- The Washington Times - Wednesday, February 18, 2015

Sen. Bernard Sanders took aim at some of America’s biggest corporations Wednesday in his crusade to raise taxes on the wealthy, accusing the companies of “legalized tax fraud” for using off-shore banks to​ ​avoid U.S. taxes.

Mr. Sanders, the ranking member on the Senate Banking Committee, released a report that showed more than half of the companies in the Business Roundtable, an association of CEOs from Americans top corporations, are collectively holding more than $1 trillion in profits in offshore tax haven countries.

“Instead of sheltering profits in the Cayman Islands and other offshore tax havens, the largest corporations in this country must pay their fair share of taxes so that our country has the revenue we need to rebuild America and reduce the deficit,” said Mr. Sanders, a Vermont independent who caucuses with Democrats and is eyeing a 2016 White House run as the party’s liberal alternative to former Secretary of State Hillary Rodham Clinton.

The report is the latest in a series of speeches and policy proposals in which Mr. Sanders has staked out his far-left agenda, including plans to expand entitlement programs and create a government-run Medicare-for-all healthcare system.

He also re-introduced legislation that would crack down offshore tax havens by requiring American companies to pay the top U.S. corporate tax rate on profits held abroad.

“It is an outrage that the CEOs of the largest and most profitable corporations in this country are calling for even more tax breaks to help themselves while, at the same time, are advocating for huge cuts to Social Security and Medicare and other programs that help working families,” Mr. Sanders said in a statement.

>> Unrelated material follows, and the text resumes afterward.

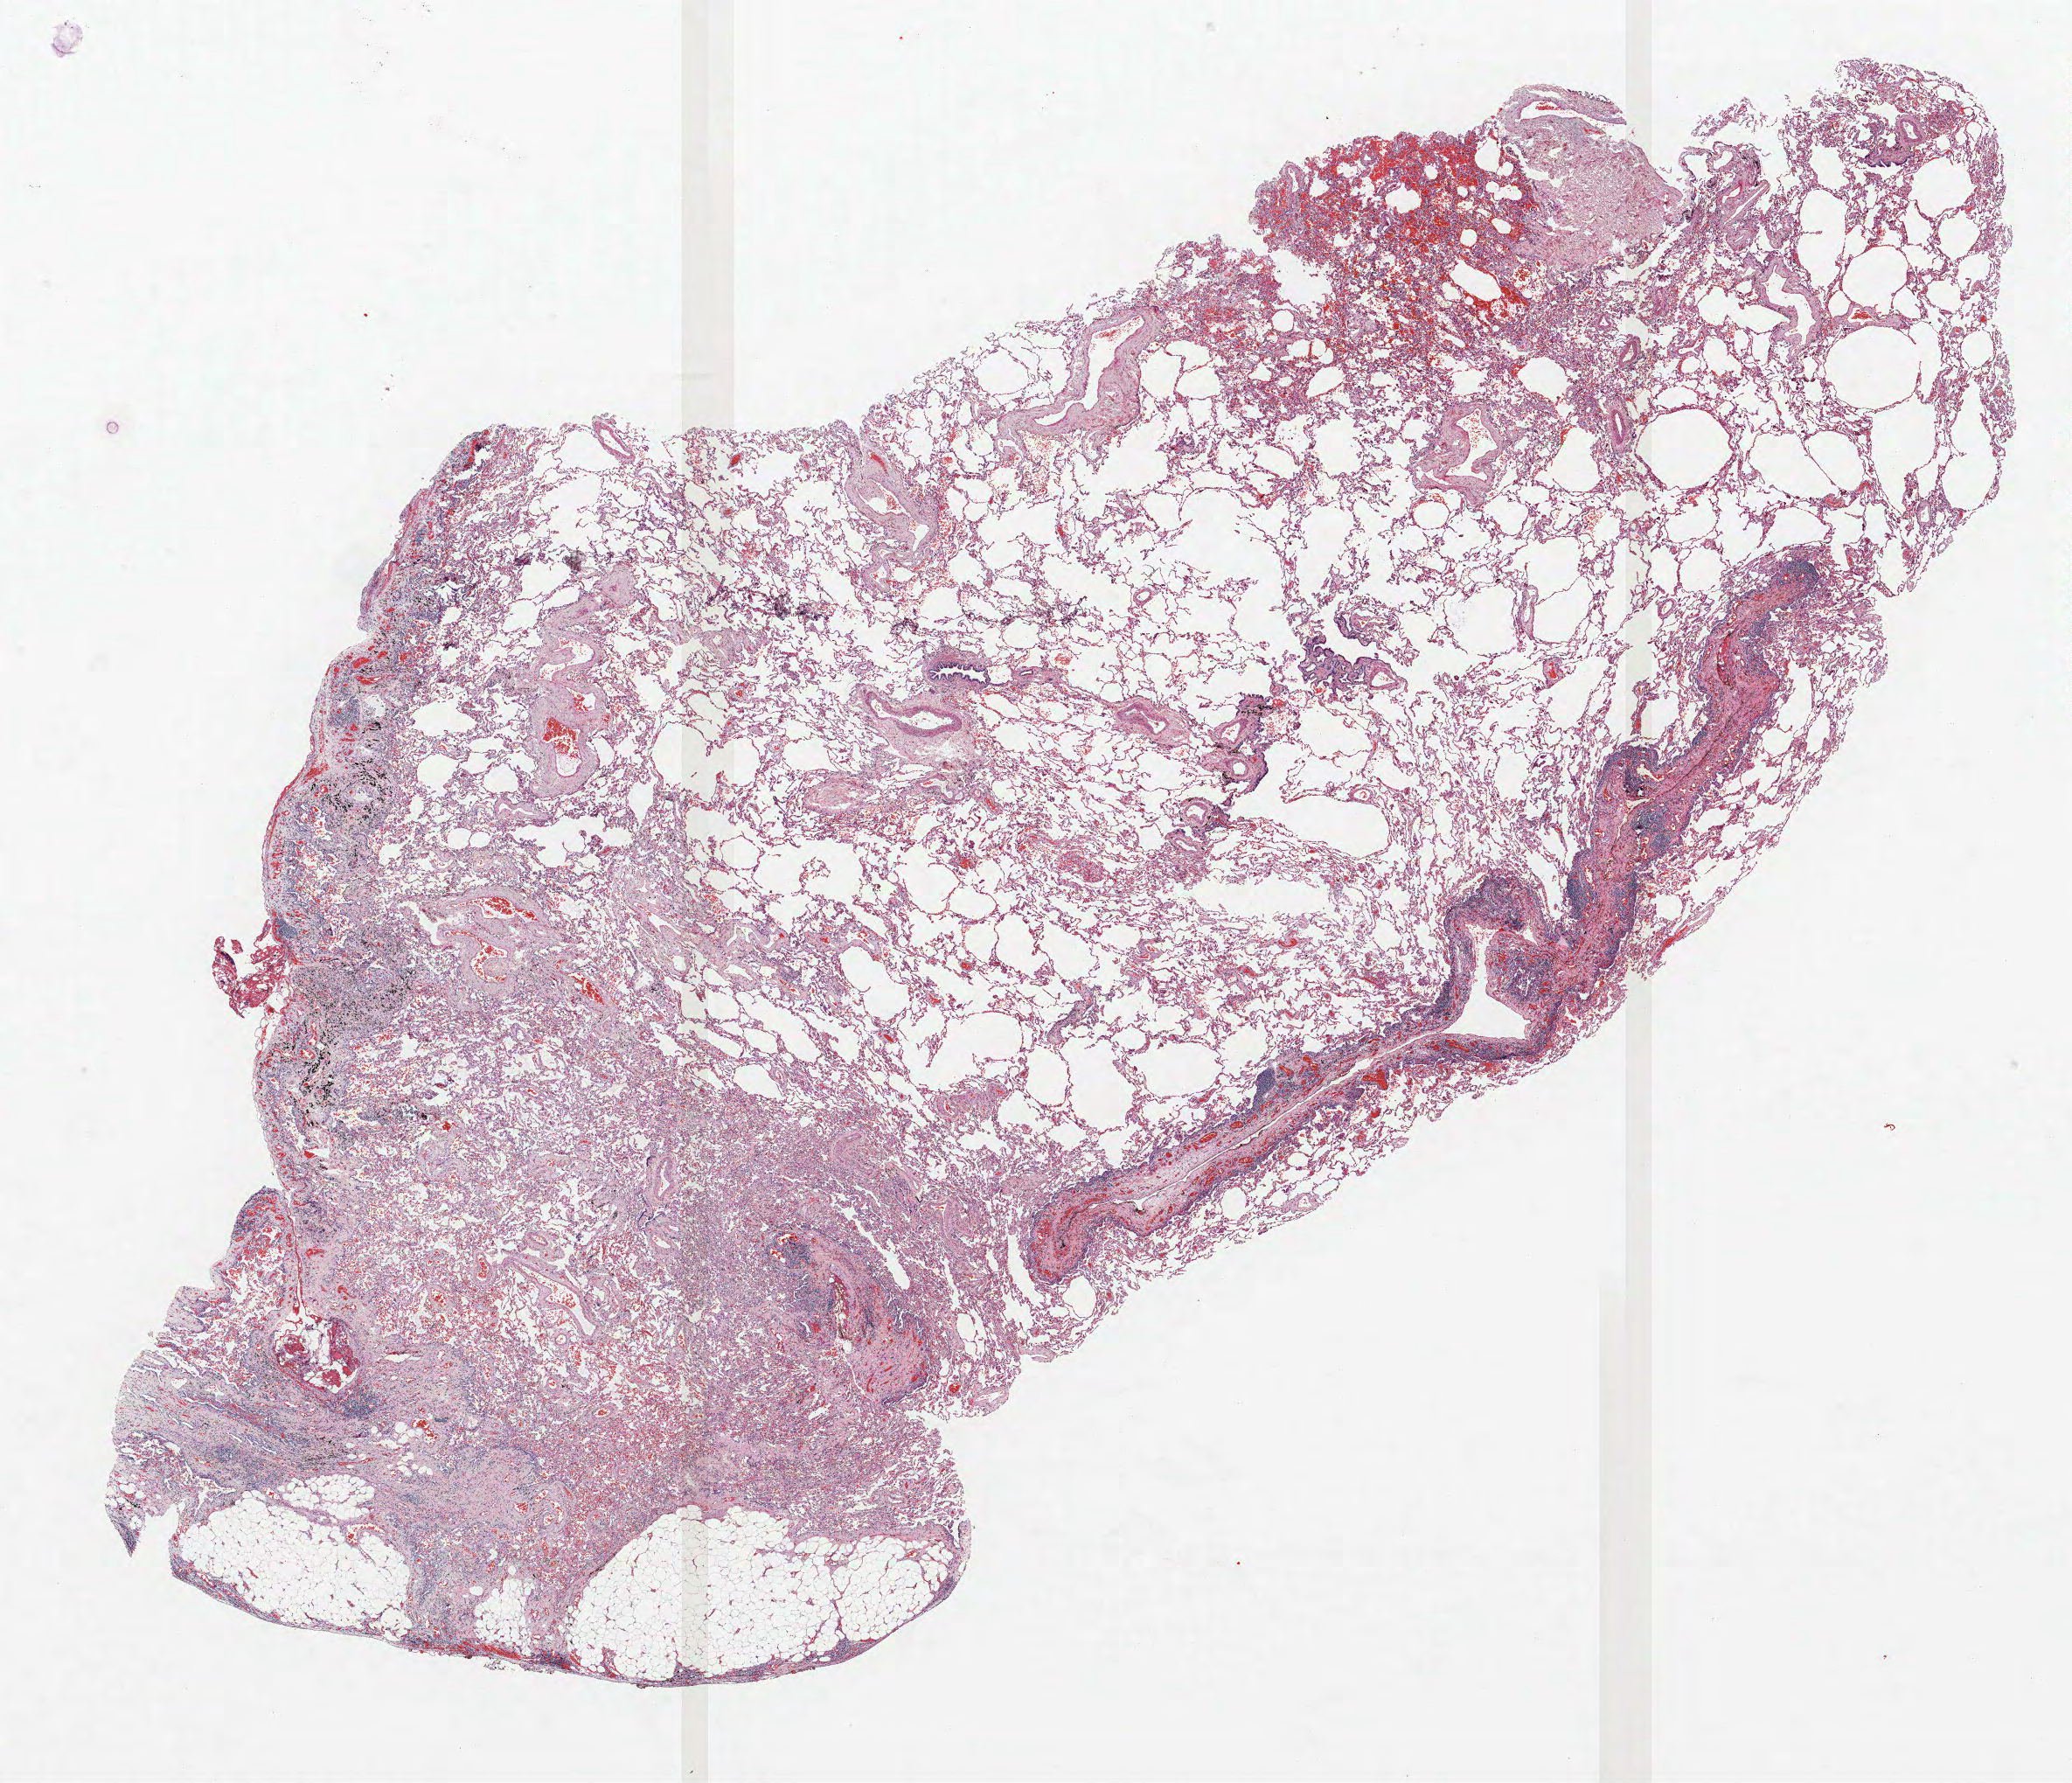
Whole-slide histology image, Hematoxylin and eosin (H&E) stained — low-resolution overview of the scanned area, about 19.0 x 16.3 mm; formalin-fixed paraffin-embedded (FFPE) section; lung tissue. Male, age 62 at enrolment. Grade: poorly differentiated (G3).
- tumour size (pathology): 15 mm
- primary tumour location (clinical record): right lower lobe
- stage (AJCC 6th edition): IV
- participant's lung-cancer diagnosis: Adenocarcinoma, NOS (ICD-O-3 8140/3)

“While the middle-class of this country is disappearing and millions of working families are struggling economically, the clear goal of the Business Roundtable is to make the rich even richer at the expense of everyone else. That is not only morally repugnant, it is bad economic policy,” he said.

Mr. Sanders’ report showed that several of the companies in the association have been profitable for years but pay nowhere near the 35 percent income tax rate that nominally applies to corporate profits and notes that some corporations — including General Electric, Boeing, Duke Energy and Verizon — not only have paid no federal income tax in recent years but also received tax refunds.

Matt Miller, vice president of tax and fiscal policy at the Business Roundtable, said Mr. Sanders’ report was “simply wrong,” noting that the U.S. already has the highest corporate tax rate among developed countries.

“The Sanders’ study draws unsubstantiated conclusions from an incomplete review of financial statements,” he said in a statement to The Washington Times. “Further, during the recent recession and the weak recovery Congress enacted a number of tax provisions intended to strengthen the economy and boost employment that reduced current tax payments by accelerating deductions that would have been taken at a later date. To draw sweeping conclusions on the U.S. tax system from this limited analysis is simply wrong.”

He said the association stands by its call for reform of the U.S. tax system.

“Our outmoded tax system prevents American companies from competing on a level playing field with their foreign competitors and results in foreign earnings being locked out of the U.S. economy,” Mr. Miller said. “It is time to reform the tax system to promote U.S. competitiveness and higher wages for American workers.”